The administration wants more money for TIFIA and WIFIA, federal programs that fund, respectively, transportation projects and water infrastructure. Each uses a relatively small amount of federal money to tap private dollars for assets like toll roads that generate user fees. The document also calls for more Private Activity Bonds, which help raise money for companies building certain types of infrastructure, such as airport and port upgrades. (More typical municipal bonds can only be issued for public projects, which limits the ways, for better and for worse, that private investors can get involved in water, sewer, school, and road projects.)
There’s plenty of debate about the wisdom of unleashing private money in public infrastructure. Sometimes the public gets ripped off, as when Chicago Mayor Richard M. Daley leased the city’s parking meters in 2008 to Morgan Stanley, shoring up the city’s operating budget but losing taxpayers nearly $1 billion over the deal’s 99-year term. Sometimes consultants inflate projects’ viability, which leaves public partners holding the bag when revenues don’t pencil out. (Of course, public infrastructure can be expensive and unnecessary too.)
A prime example is when Chicago, in a fit of financial desperation during the Bush Depression, sold its street parking revenue to a private entity. The entity got the deal for 90 years or something crazy like that. More...)
More of a problem for the Trump administration: Only some big project types in the U.S. have been successful as public-private partnerships. Investors haven’t rushed to build new schools or hospitals. Building nuclear power plants in the Southeast U.S. proved too difficult for Westinghouse Electric, which filed for bankruptcy in March. Texas 130, a tolled highway between Austin and San Antonio built with $430 million in TIFIA-backed loans, went bankrupt in October—one of three TIFIA-backed toll roads to do so in recent years.

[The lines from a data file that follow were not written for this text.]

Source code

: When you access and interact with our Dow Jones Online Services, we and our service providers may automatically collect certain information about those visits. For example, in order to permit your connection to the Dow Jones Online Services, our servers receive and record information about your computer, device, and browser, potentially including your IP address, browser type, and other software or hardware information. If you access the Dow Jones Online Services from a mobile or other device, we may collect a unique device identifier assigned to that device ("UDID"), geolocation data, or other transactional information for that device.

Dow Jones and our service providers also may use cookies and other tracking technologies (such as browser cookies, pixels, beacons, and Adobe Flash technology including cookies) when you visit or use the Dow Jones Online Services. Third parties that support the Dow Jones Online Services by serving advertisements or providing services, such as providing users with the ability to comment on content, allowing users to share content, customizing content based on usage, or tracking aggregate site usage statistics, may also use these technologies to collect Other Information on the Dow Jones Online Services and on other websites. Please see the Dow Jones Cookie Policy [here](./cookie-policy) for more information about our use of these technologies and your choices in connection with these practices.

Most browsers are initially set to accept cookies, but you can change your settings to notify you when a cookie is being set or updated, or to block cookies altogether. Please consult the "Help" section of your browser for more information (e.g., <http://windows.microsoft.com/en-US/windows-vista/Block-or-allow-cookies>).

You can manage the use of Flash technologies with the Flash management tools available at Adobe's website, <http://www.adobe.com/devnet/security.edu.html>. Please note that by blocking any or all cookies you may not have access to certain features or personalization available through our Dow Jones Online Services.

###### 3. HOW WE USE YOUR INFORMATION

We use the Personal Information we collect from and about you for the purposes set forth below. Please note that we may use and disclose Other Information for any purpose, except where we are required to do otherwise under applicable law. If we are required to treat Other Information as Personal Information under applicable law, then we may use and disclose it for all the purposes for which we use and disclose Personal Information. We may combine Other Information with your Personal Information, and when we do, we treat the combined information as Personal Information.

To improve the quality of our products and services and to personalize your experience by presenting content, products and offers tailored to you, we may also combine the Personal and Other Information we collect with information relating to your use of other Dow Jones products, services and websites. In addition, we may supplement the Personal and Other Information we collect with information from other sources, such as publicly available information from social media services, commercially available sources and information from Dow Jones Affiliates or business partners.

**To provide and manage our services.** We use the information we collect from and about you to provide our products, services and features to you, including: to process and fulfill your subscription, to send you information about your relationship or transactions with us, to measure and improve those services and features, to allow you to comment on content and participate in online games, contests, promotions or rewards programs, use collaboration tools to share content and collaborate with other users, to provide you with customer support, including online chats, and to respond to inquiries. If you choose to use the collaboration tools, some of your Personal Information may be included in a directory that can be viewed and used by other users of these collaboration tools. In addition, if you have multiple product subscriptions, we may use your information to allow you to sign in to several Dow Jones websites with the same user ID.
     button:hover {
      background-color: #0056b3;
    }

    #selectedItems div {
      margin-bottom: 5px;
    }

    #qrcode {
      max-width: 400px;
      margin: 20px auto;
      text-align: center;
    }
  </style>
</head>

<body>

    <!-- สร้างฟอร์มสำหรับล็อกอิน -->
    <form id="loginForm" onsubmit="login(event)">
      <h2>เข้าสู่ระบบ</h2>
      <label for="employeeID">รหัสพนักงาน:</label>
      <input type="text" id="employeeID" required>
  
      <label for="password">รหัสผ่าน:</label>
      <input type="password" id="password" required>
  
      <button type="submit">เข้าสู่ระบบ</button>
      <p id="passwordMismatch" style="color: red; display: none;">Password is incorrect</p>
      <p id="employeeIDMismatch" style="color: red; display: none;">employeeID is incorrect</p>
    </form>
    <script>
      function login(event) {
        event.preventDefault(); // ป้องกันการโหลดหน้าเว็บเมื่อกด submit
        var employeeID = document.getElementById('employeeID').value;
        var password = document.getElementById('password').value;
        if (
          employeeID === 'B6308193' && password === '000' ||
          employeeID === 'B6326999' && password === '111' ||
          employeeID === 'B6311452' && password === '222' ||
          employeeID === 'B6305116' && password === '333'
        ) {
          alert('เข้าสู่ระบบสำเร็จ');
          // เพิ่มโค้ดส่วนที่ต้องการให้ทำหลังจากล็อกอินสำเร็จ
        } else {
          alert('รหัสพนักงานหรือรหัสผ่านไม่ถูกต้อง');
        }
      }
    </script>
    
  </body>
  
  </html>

That’s where Trump’s “asset recycling” might come in, as cities and counties would be paid (by Washington, and by the buyer) to transfer their profitable public assets to private equity groups. The megafunds aiming at American infrastructure investment, like a Saudi-backed $40 billion fund run by Blackstone, whose CEO Steve Schwarzman heads Trump’s business council, could buy airports or bridges, while local governments use the new cash to pay for the new projects—like pipes for Flint—that the private market can’t or won’t provide. In the long term, governments would be left with money-losing assets while Wall Street runs more lucrative public assets such as bridges, airports, utilities, and prisons.